Selon FREUD (1911) chez le jeune enfant, le psychisme prend sa source dans le corps: c’est donc avant tout du corps dont il s’agit: corps en construction, corps en relation…Il explique comment, pendant le stade anal en investissant le contrôle des sphincters, l’enfant accède à la maîtrise de sa relation avec sa mère. Découverte du dedans, dehors, rétention, expulsion , domination, soumission. Avec le passage progressif au stade phallique, il évoque ensuite le début de l’angoisse de castration avec l’apparition de la relation triangulaire.

A partir des données de l’éthologie et de la psychanalyse, La théorie de l’attachement de John BOWLBY va mettre également l’accent sur l’intérêt de l’enfant pour ce qu’il vit au niveau de ses relations affectives.
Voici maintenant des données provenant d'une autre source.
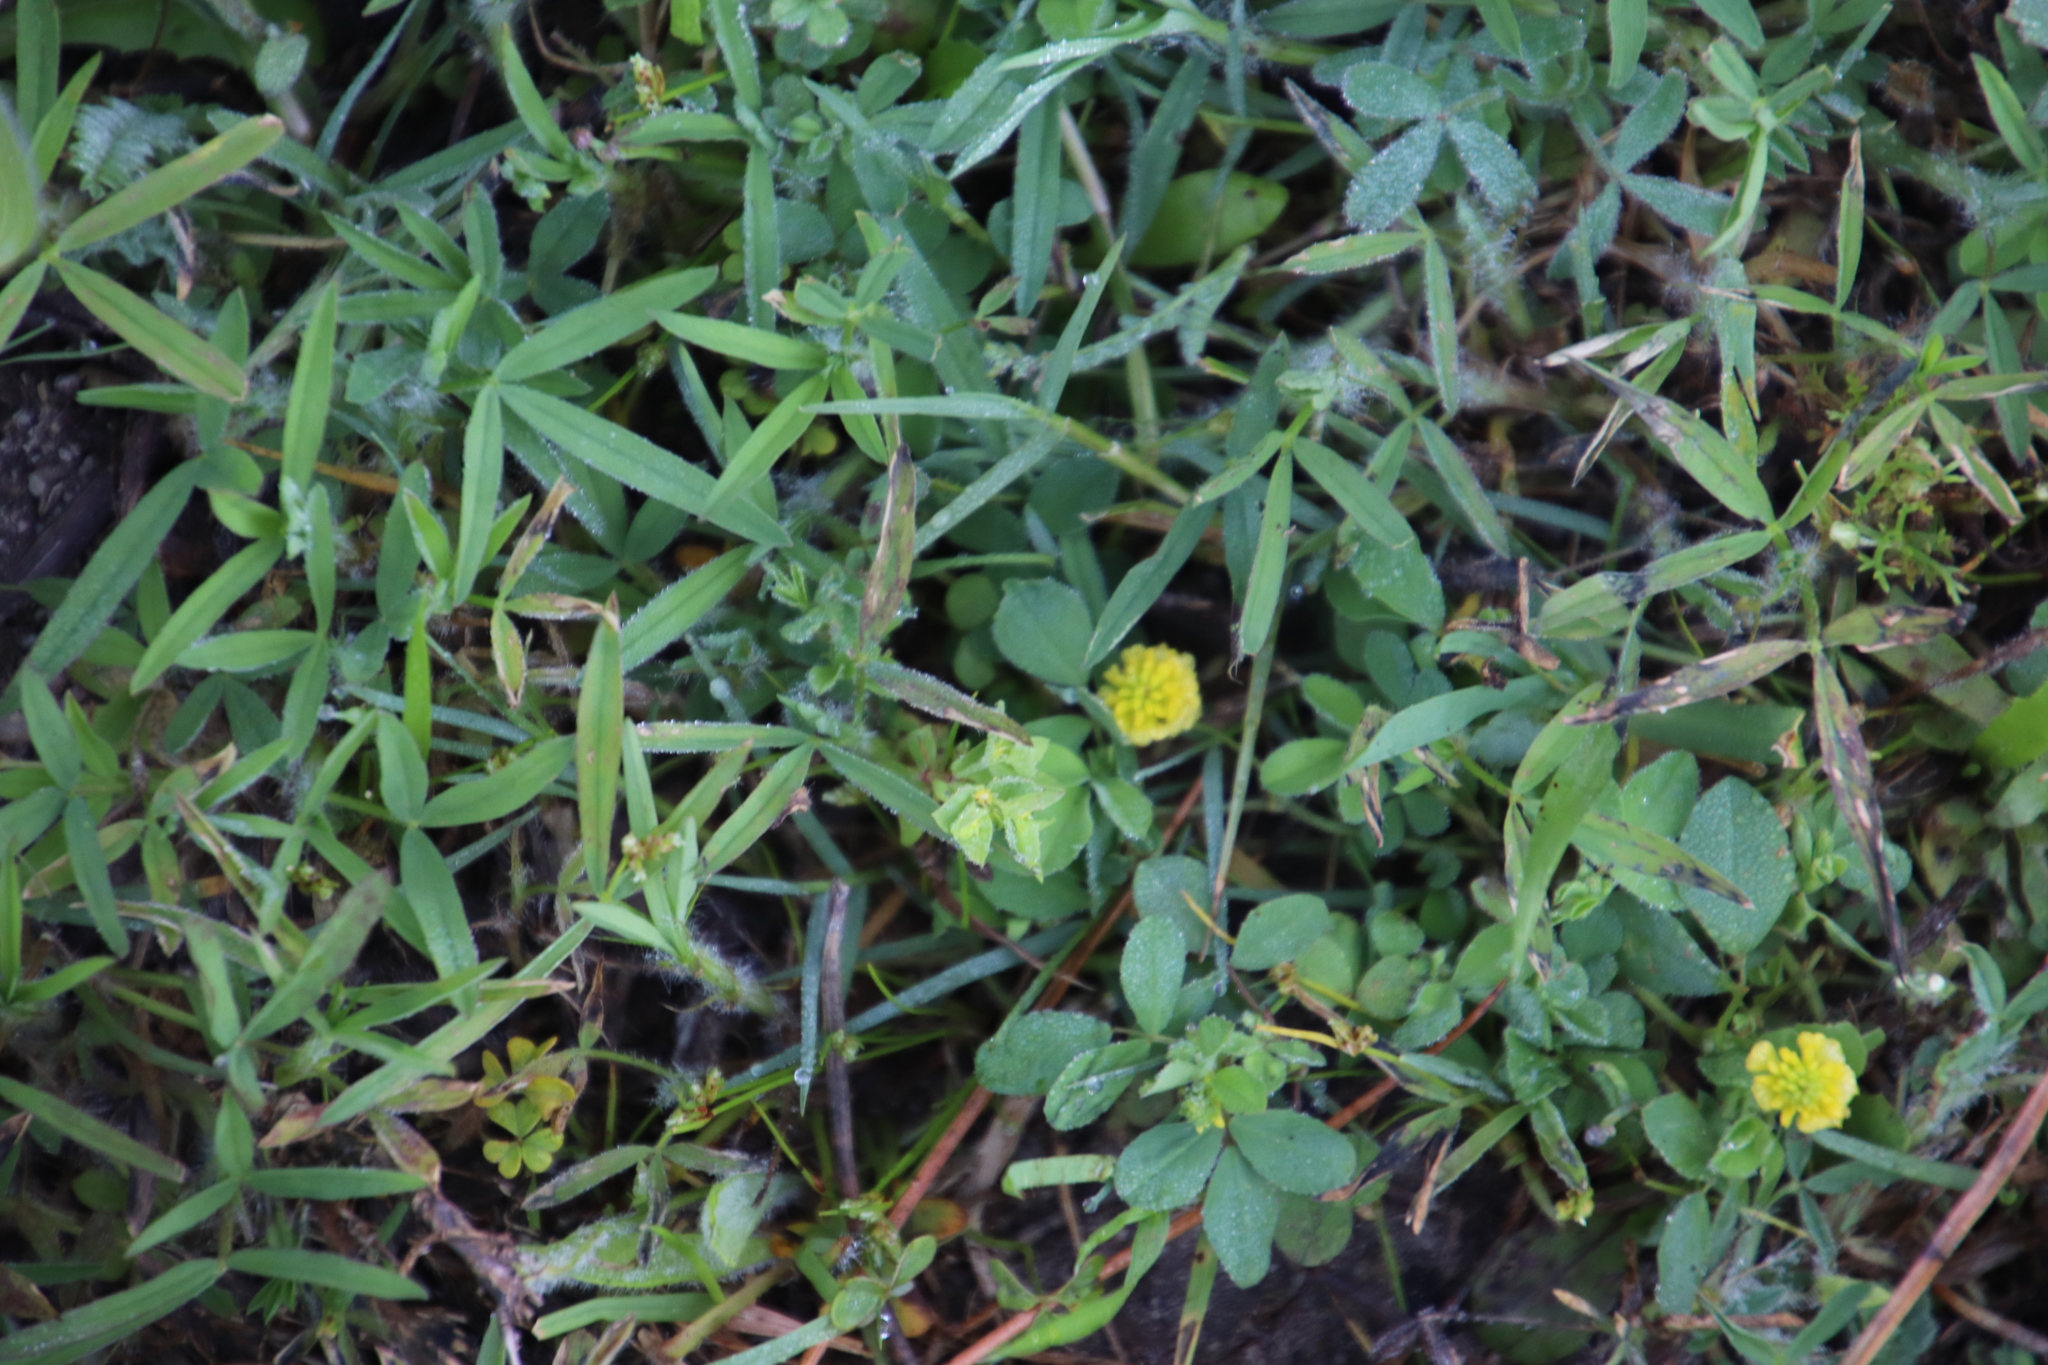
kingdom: Plantae
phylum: Tracheophyta
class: Magnoliopsida
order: Fabales
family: Fabaceae
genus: Trifolium
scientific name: Trifolium campestre
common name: Field clover
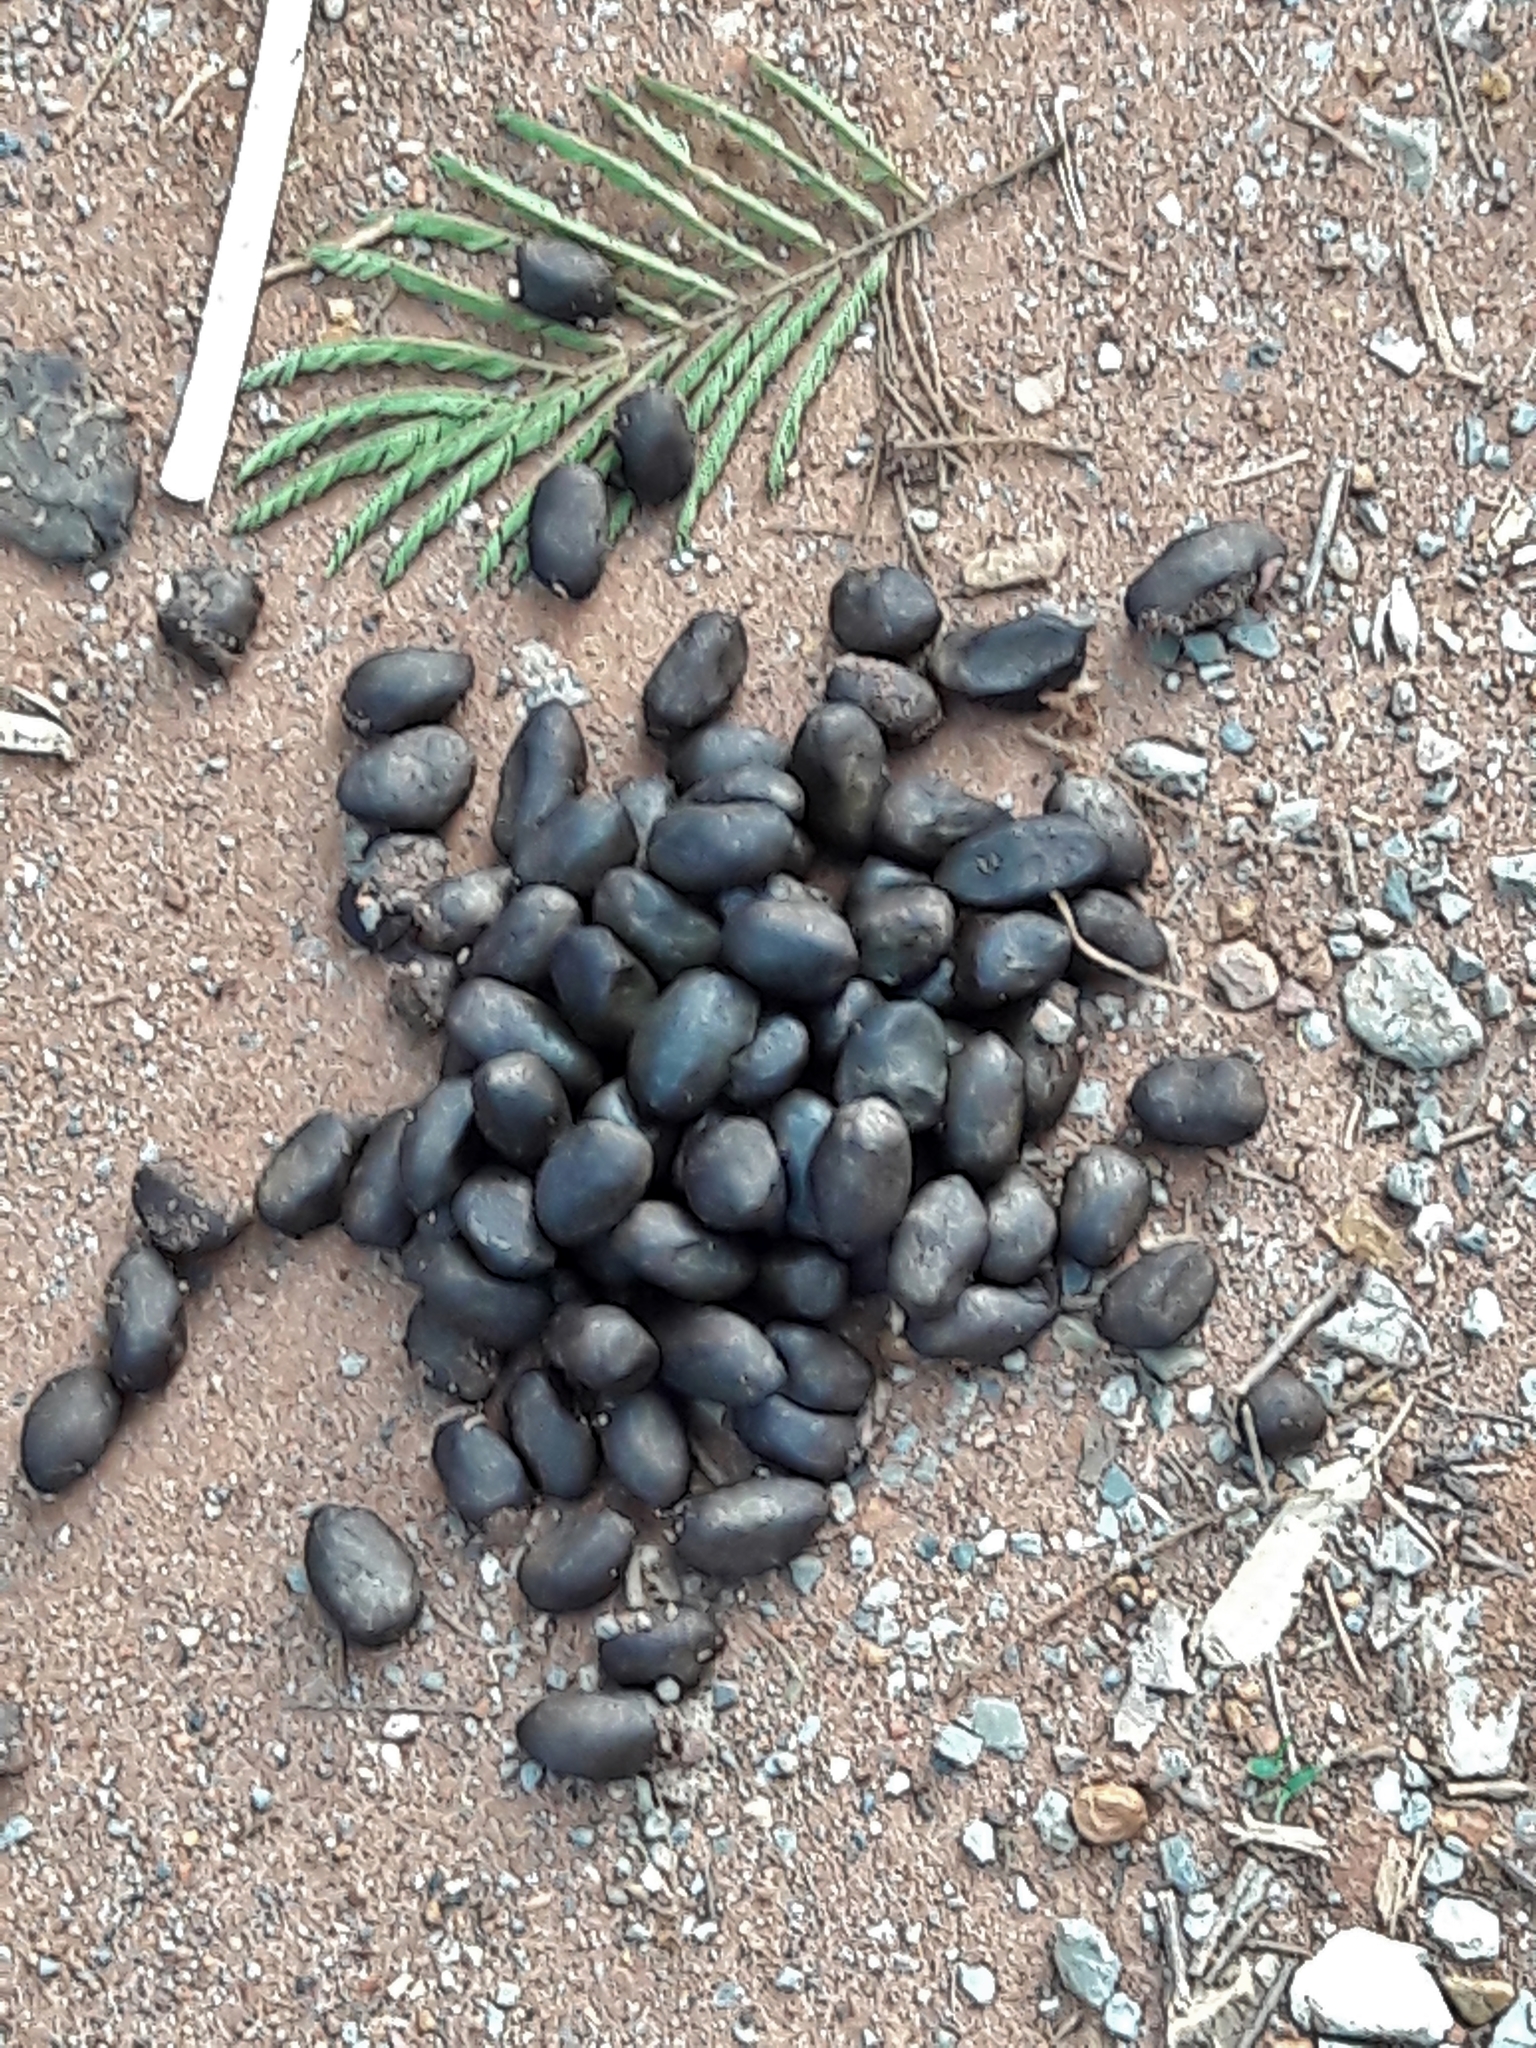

- GOLSE (1999) explique que les deux principes qui régissent la vie psychique: le principe de plaisir et le principe de réalité ne se dégagent l’un de l’autre que vers 5 ou 6ans. L’âge de 2ans correspond au fondement de l’identité. C’est le tout début du corps représenté avec l’apparition dans le graphisme des premières verticales. C’est la mise en place des acquisitions symboliques, la correspondance entre la chose et le mot (Mélanie KLEIN équation symbolique 1930) avec la reconnaissance passive: je montre, et la nomination active: je dis. Apparition dans le langage du oui, non.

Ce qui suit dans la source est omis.